The right procedure is quite simple: the pot must be filled with cold water and put on the fire, waiting for it to boil. At that point, we have to add salt which, generally, can slow down the boiling for a moment; finally, the pasta is poured, waiting for the right time for cooking (as shown on the package).
And, if you are afraid to get distracted, you can always set a timer! My advice is to set it a couple of minutes before the real recommended cooking time in order to be able to check the cooking a little in advance.
On the other hand, pasta should be turned several times to prevent it from sticking to the pan’s bottom or, worse, the macaroni from sticking together: so, you do not have so many opportunities to get distracted, but it is absolutely worth keeping attention alive for only 6-7 minutes!
A tip: in order to boil water quickly, a lid can be very useful, which also prevents massive evaporation; while cooking the pasta, on the other hand, you can continue with the pot uncovered (and over high heat).
The right Pot for cooking pasta flawlessly
Last but not least, the pot issue. How to organize yourself among terracotta pans, casseroles and steel containers?
Stainless steel Stock Pot are among the best for cooking pasta because they offer optimal containment capacity and resistance to wear and rust, ensuring uniform heat distribution throughout the pot’s body.
You’ll need a pot that must be chosen in consideration of the amount of water needed to fill it but also the pasta shape to be cooked. If you want to cook short pasta, such as penne, it is advisable to choose a large pot with lower sides, while if you want to cook long pasta like spaghetti or bucatini, you will need a large pot but with higher edges.
I don’t recommend using pans to cook pasta, so Saucier Pan, Suace Pan, Saute Pan, are all too shallow or small to hold the right proportion of pasta and water.

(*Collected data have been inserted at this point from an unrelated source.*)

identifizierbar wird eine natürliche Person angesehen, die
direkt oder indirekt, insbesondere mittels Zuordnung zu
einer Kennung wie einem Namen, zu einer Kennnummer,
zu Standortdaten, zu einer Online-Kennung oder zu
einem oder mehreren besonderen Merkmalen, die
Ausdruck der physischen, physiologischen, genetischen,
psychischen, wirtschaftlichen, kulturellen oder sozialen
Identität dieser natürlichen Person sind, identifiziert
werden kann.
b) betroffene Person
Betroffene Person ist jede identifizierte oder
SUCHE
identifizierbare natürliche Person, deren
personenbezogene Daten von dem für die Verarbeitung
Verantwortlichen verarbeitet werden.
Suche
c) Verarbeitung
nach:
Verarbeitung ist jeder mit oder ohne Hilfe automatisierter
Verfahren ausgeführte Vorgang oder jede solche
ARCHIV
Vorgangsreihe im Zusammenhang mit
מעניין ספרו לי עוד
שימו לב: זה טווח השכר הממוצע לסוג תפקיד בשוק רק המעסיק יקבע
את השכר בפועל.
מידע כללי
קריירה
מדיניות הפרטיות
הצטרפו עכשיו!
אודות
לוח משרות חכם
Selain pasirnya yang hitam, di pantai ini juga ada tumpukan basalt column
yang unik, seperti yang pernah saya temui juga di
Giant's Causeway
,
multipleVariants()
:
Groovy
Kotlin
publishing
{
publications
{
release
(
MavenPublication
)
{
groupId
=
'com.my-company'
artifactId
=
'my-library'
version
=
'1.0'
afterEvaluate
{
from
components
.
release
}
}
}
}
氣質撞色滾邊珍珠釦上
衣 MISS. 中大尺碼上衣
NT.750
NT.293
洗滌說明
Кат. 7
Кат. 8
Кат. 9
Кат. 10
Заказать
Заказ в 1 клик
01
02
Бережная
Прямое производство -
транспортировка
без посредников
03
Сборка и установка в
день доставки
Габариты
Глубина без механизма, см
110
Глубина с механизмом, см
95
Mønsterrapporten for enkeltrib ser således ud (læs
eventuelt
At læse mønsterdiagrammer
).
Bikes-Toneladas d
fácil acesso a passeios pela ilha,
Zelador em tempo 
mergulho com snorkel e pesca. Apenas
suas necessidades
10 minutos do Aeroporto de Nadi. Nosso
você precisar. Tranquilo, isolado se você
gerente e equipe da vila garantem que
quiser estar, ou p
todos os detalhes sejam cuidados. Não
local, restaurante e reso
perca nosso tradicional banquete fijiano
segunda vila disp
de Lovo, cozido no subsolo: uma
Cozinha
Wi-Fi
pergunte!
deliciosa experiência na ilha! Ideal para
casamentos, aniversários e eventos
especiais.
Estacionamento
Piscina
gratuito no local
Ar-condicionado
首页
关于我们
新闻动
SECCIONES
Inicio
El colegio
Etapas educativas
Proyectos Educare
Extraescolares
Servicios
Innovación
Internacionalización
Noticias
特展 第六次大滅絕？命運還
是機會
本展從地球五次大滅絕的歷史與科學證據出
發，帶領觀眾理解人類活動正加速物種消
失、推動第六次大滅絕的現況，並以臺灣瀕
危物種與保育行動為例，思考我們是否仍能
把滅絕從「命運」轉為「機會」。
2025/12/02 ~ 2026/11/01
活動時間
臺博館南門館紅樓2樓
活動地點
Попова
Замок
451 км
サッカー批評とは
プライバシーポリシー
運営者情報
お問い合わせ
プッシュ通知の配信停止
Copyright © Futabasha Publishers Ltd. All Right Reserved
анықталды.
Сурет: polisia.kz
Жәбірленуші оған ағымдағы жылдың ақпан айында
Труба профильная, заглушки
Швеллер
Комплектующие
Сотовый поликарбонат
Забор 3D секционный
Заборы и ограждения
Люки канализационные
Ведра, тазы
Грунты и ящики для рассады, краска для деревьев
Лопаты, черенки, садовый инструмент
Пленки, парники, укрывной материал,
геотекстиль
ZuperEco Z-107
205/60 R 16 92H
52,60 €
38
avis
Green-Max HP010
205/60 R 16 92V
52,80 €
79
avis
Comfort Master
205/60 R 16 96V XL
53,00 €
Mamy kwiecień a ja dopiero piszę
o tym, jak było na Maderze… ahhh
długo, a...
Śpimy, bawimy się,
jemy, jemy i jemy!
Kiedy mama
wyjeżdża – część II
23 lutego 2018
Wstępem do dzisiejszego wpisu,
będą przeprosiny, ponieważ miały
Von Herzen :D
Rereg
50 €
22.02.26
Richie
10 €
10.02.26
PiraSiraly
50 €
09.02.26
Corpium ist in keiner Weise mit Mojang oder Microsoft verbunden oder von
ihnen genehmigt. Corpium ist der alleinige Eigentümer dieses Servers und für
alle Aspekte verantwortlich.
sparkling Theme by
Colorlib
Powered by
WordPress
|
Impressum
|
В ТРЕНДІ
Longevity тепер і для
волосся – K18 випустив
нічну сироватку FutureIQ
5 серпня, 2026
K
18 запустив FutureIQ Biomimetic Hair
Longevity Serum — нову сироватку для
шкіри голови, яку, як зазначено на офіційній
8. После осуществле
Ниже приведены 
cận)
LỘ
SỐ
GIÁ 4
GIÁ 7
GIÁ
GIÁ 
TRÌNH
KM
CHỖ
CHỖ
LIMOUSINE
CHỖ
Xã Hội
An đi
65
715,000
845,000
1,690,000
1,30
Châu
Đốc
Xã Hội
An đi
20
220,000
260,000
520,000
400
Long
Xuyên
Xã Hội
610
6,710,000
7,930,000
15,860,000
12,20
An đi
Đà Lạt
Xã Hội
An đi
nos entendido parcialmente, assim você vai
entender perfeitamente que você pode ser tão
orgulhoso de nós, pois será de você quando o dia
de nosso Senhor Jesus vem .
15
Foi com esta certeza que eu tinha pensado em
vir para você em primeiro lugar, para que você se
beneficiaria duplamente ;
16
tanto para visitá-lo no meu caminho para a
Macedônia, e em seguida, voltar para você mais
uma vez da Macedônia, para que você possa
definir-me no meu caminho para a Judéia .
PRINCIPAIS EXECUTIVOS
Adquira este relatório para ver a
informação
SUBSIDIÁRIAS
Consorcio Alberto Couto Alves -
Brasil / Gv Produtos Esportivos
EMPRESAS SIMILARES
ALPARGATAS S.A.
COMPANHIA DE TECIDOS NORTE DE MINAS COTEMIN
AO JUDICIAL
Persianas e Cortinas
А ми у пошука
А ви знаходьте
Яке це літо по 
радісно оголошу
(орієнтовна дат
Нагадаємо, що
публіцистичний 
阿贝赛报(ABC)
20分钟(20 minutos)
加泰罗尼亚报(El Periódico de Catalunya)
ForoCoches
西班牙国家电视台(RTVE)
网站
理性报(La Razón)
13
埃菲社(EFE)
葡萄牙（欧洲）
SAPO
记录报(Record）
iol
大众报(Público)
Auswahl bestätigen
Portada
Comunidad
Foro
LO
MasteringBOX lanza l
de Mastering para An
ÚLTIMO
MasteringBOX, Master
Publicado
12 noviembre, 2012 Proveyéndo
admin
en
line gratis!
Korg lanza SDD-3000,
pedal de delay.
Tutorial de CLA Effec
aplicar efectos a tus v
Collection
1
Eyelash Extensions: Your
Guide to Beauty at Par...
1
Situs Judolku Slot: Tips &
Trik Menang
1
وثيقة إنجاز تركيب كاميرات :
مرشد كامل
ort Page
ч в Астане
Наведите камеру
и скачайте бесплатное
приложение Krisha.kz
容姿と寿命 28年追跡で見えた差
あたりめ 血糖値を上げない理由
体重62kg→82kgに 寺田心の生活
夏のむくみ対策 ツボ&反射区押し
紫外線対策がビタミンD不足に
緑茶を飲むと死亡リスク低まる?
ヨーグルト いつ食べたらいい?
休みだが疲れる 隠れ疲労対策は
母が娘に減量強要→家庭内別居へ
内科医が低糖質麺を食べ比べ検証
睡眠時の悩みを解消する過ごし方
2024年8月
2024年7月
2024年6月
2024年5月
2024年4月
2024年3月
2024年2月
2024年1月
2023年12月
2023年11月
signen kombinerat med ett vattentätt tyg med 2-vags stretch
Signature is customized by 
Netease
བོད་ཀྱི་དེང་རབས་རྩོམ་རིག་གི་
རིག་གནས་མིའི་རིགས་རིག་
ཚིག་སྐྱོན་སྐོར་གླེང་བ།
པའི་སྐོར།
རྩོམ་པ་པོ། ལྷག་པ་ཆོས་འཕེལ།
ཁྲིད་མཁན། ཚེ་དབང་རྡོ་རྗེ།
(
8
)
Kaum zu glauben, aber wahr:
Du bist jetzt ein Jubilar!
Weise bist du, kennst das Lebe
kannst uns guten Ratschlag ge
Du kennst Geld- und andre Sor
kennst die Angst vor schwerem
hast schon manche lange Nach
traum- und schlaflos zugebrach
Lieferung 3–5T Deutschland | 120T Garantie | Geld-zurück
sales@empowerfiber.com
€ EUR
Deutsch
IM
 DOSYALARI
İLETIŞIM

Basically, the pans are intended only for cooking gnocchi or some particular recipes: when keeping what is cooked warm for a long time is more than essential.
In other cases, you can easily opt for steel pots (deeper Stock Pots) and casseroles (higher than a frying pan), by choosing for one or the other based on the amount of pasta to be cooked.
Considering the proportions I explained to you before, we must not forget that the pasta will have to cook comfortably, leaving the pasta free to float separately without creating dangerous “sticking struggles”.
In addition, since the final part of the preparation often involves intense creaming or, in any case, the combination of the sauce with the pasta, it is important that the tools we use are able to contain everything and give us the opportunity to mix easily.
I truly hope I have answered all your questions and doubts, offering you the best ideas for looking at a plate of pasta with Italian eyes!